▸ AUSGANGSTEXT:
32 ausgezeichnete Schulen aus der Region Hannover

Hannover, 07. März 2012.- 32 Schulen aus der Region Hannover können sich ab jetzt mit dem Gütesiegel „Berufswahl- und ausbildungsfreundliche Schule 2012 - 2014“ schmücken. Drei Gymnasien, sechs Integrierte Gesamtschulen, fünf Kooperative Gesamtschulen, sechs Realschulen, sechs Haupt- und Realschulen, drei Hautschulen und drei Förderschulen haben beim ausführlichen Audit durch eine Fachjury unter Beweis gestellt, dass sie sich in ganz besonders strukturierter Weise um den erfolgreichen Einstieg ihrer Schülerinnen und Schüler in das Berufsleben verdient gemacht haben.

Mit dem Gütesiegel „Berufswahl- und ausbildungsfreundliche Schule“ zeichnet die Landesschulbehörde Hannover in Kooperation mit der Handwerkskammer Hannover und der IHK Hannover nun bereits zum 5. Mal Schulen aus, die im Bereich Berufsorientierung – und findung Herausragendes leisten, um Warteschleifen und Fehlentscheidungen nach der Schulzeit zu vermeiden.

„Die duale Ausbildung muss als reale Alternative zu vollzeitschulischen Bildungsangeboten wahrgenommen werden und die Wirtschaft braucht betriebnah ausgebildete Fachkräfte. Daher ist es für unsere Ausbildungsbetriebe wichtig, dass die Schülerinnen und Schüler durch hohe Praxisanteile und in engem Kontakt mit außerschulischen Partnern systematisch und kontinuierlich auf das Berufsleben vorbereitet werden“, sagte Claus Jezek, Vizepräsident der Handwerkskammer Hannover anlässlich der Preisverleihung. Als einer der drei Träger des Gütesiegels überreichte er zusammen mit dem niedersächsischen Kultusminister, Dr. Bernd Althusmann, Dr. Hannes Rehm, Präsident der IHK Hannover und Rolf Schumacher, Schulfachlicher Dezernent der Landesschulbehörde Hannover, die Urkunden.

„Die Berufsausbildung ist die Basis für eine erfolgreiche Berufslaufbahn und bildet gleichzeitig die Grundlage für unsere gut ausgebildeten Fachkräfte. Aus diesem Grund ist eine fundierte Berufswahlvorbereitung in den allgemeinbildenden Schulen besonders wichtig. Zu viele Schulabsolventen landen leider immer noch im sogenannten Übergangssystem und verlieren so kostbare Zeit“, ergänzte Dr. Hannes Rehm, Präsident der Industrie- und Handelskammer Hannover im Rahmen der Feierstunde.

(Gespeicherte Einträge)

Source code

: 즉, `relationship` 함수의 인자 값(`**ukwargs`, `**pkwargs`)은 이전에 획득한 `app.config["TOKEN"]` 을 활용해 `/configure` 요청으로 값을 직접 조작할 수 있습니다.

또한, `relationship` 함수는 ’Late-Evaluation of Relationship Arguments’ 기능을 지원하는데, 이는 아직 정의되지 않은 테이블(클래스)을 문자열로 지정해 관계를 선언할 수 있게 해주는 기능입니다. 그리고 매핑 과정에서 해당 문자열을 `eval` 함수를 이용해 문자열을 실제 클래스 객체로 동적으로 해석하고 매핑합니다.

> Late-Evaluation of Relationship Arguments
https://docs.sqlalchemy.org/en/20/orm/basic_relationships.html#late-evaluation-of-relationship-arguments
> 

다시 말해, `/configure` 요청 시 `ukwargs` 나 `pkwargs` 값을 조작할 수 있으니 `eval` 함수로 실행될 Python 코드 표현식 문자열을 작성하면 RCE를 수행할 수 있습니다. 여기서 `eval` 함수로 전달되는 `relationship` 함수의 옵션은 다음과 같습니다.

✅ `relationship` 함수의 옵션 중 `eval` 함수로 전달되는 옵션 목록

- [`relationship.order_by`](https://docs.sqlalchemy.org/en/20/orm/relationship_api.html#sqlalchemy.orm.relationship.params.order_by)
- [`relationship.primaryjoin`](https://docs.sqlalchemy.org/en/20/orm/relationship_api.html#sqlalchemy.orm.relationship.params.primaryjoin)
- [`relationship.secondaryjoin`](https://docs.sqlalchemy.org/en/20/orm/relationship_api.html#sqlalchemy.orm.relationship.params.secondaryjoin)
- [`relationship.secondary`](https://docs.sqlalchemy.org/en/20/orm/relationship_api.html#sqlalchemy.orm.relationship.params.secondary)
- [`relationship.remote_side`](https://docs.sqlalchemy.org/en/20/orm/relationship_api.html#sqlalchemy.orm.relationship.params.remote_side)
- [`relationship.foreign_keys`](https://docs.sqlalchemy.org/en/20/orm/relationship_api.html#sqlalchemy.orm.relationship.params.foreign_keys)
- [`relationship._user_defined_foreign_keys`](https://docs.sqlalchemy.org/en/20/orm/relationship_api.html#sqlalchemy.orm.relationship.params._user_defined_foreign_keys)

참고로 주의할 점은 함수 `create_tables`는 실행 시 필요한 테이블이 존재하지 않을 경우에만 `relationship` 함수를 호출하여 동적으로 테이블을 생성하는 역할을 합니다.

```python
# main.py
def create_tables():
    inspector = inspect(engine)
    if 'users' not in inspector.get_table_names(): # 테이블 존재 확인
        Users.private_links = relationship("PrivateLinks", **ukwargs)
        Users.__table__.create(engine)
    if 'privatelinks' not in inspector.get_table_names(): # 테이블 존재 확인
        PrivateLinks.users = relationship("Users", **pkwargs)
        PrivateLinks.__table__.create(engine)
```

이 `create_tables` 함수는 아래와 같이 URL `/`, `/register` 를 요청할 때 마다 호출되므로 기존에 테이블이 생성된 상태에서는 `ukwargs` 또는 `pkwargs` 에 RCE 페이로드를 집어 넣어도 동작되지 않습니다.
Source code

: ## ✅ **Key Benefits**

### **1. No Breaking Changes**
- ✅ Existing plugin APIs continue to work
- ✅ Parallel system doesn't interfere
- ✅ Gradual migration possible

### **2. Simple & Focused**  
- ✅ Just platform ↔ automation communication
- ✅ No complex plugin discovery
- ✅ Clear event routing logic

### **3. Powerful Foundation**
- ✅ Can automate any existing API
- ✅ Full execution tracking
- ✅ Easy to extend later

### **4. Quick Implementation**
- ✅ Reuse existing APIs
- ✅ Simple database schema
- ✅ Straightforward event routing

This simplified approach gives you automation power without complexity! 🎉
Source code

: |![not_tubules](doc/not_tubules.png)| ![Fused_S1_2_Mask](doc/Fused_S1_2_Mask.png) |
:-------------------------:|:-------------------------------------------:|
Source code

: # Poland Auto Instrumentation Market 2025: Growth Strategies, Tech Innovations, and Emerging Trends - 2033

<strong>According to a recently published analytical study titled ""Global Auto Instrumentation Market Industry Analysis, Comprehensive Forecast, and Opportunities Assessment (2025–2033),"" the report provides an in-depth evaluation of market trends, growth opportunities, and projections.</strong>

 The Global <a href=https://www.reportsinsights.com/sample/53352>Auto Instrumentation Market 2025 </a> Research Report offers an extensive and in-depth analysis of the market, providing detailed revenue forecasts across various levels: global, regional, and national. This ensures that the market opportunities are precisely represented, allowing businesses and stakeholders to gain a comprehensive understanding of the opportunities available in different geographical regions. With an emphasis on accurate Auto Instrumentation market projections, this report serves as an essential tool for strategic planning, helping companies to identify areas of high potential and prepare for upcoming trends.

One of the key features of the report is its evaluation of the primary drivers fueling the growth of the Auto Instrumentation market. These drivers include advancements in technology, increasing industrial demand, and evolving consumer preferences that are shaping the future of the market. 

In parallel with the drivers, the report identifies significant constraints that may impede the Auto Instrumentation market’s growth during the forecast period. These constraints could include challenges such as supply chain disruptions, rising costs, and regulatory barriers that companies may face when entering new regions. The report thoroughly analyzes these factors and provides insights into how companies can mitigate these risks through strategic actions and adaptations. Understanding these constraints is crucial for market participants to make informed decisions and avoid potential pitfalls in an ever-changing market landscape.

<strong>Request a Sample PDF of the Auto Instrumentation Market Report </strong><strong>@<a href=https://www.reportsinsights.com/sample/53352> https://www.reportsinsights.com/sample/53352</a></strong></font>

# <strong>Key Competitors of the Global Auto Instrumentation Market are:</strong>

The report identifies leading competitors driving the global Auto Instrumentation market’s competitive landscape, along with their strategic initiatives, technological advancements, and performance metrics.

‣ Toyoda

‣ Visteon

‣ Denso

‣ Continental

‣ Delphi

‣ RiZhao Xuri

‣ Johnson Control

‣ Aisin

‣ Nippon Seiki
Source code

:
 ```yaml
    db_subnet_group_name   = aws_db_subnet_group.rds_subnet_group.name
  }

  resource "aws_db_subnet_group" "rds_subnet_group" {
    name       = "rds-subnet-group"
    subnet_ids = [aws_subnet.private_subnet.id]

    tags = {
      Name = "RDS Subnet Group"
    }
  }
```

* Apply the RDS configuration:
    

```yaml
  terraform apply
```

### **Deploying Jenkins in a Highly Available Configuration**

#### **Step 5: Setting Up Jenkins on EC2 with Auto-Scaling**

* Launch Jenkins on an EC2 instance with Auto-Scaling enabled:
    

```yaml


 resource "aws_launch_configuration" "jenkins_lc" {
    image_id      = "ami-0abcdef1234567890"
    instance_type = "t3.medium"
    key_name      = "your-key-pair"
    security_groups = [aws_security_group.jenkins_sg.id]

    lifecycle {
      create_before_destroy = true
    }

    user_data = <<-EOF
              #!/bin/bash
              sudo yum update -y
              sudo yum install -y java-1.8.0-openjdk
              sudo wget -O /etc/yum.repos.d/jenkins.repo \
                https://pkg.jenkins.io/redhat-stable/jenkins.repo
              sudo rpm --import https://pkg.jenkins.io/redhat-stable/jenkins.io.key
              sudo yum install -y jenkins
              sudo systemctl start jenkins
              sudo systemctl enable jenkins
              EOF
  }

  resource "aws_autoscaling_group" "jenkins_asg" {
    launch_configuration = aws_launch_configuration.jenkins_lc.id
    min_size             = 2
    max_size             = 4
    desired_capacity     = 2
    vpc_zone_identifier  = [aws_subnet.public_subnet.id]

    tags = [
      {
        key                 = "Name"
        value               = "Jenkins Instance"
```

▸ AUFGABE: Zum wievielten Mal verleiht die Landesschulbehörde Hannover laut dem Ausgangstext das Gütesiegel „Berufswahl- und ausbildungsfreundliche Schule“? Die Einträge stammen aus einer anderen Quelle.

▸ LÖSUNG: Sie verleiht es bereits zum 5. Mal.